TASK DETAILS
Please reproduce the listing word for word. Pictures stay out.
RECORDS TO PROCESS Start Marker
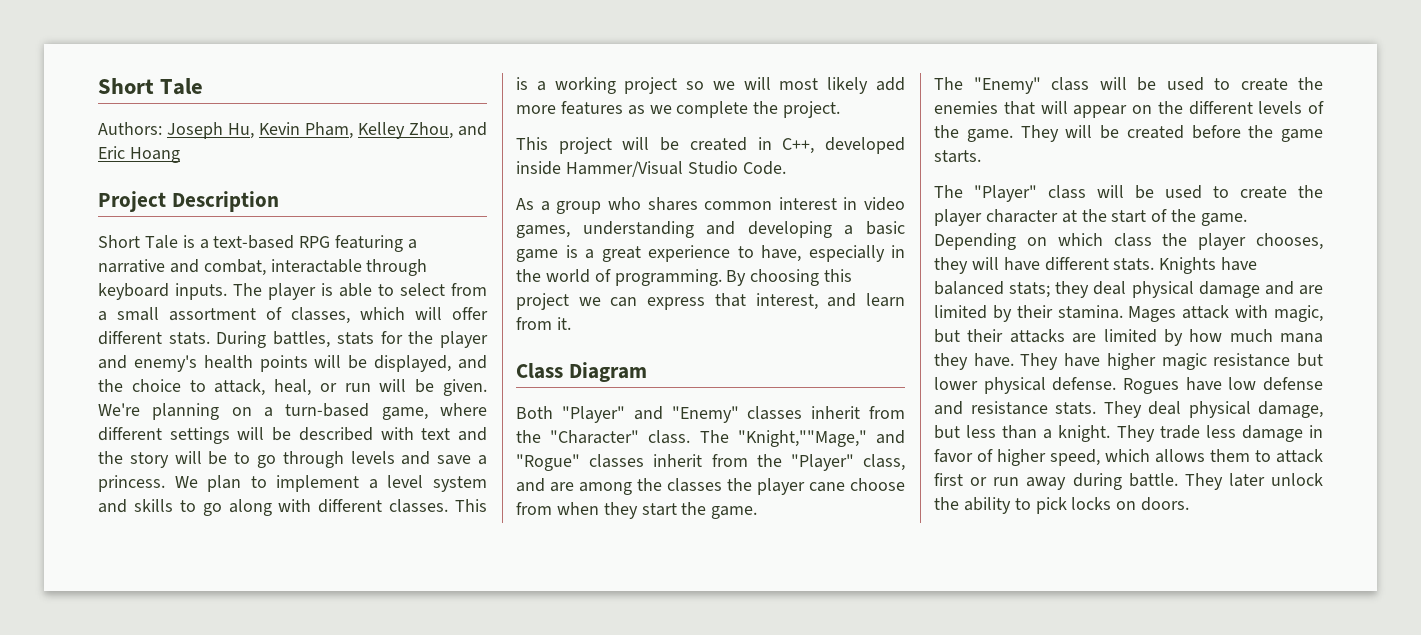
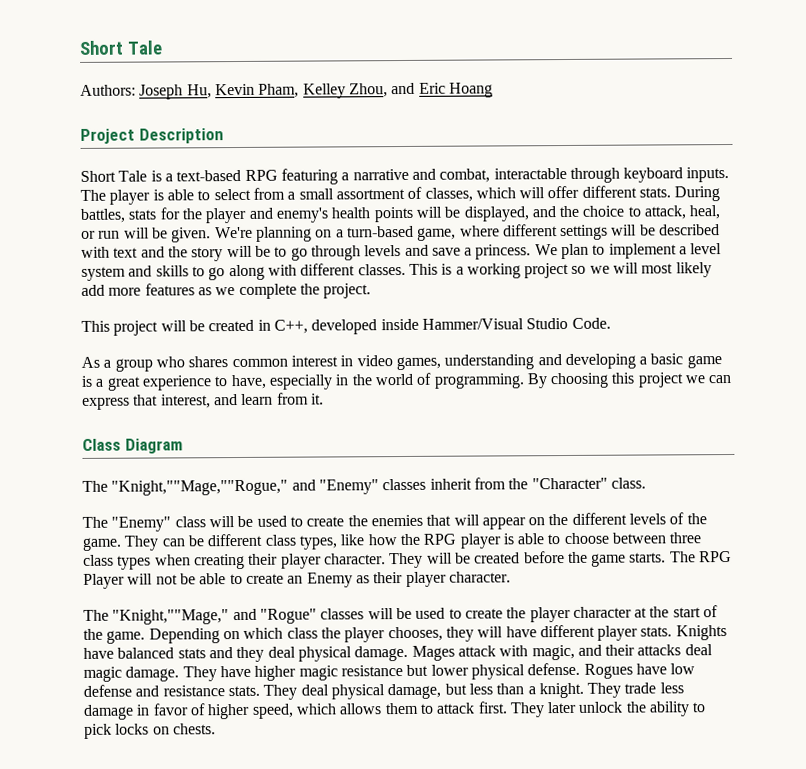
[516,406,625,423] Both "Player" -> [82,479,289,496] The "Knight,""Mage,""Rogue,"
[699,430,905,447] [516,454,906,471] [516,478,905,495] [516,502,758,519] The "Knight,""Mage," and "Rogue" classes inherit from the "Player" class, and are among the classes the player cane choose from when they start the game. -> (646, 483) none
(1059, 133) none -> [161,532,702,550] [83,552,424,570] can be different class types, like how the RPG player is able to choose between three class types when creating their player character. They
[934,185,1086,202] // The "Player" class -> [669,550,733,563] [83,571,511,589] [83,608,365,625] The RPG Player will not be able to create an Enemy as their player character. // The "Knight,""Mage," and "Rogue" classes
(1109, 264) none -> [597,625,639,641] player
[1009,282,1051,298] stats; -> [177,647,233,659] stats and
[1198,281,1323,298] [934,305,1123,322] damage and are limited by their stamina. -> [354,645,409,662] damage.
[934,329,960,343] but -> [577,644,602,656] and
[1072,329,1323,346] [934,353,1014,370] are limited by how much mana they have. -> [684,644,713,656] [83,666,180,682] deal magic damage.
[934,473,1178,490] first or run away during battle. -> [477,701,508,714] first.
[1141,497,1190,511] doors. -> [172,723,216,735] chests.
RECORDS TO PROCESS End Marker
TASK RESPONSE
[516,406,625,423] Both "Player" -> [82,479,289,496] The "Knight,""Mage,""Rogue,"
[699,430,905,447] [516,454,906,471] [516,478,905,495] [516,502,758,519] The "Knight,""Mage," and "Rogue" classes inherit from the "Player" class, and are among the classes the player cane choose from when they start the game. -> (646, 483) none
(1059, 133) none -> [161,532,702,550] [83,552,424,570] can be different class types, like how the RPG player is able to choose between three class types when creating their player character. They
[934,185,1086,202] // The "Player" class -> [669,550,733,563] [83,571,511,589] [83,608,365,625] The RPG Player will not be able to create an Enemy as their player character. // The "Knight,""Mage," and "Rogue" classes
(1109, 264) none -> [597,625,639,641] player
[1009,282,1051,298] stats; -> [177,647,233,659] stats and
[1198,281,1323,298] [934,305,1123,322] damage and are limited by their stamina. -> [354,645,409,662] damage.
[934,329,960,343] but -> [577,644,602,656] and
[1072,329,1323,346] [934,353,1014,370] are limited by how much mana they have. -> [684,644,713,656] [83,666,180,682] deal magic damage.
[934,473,1178,490] first or run away during battle. -> [477,701,508,714] first.
[1141,497,1190,511] doors. -> [172,723,216,735] chests.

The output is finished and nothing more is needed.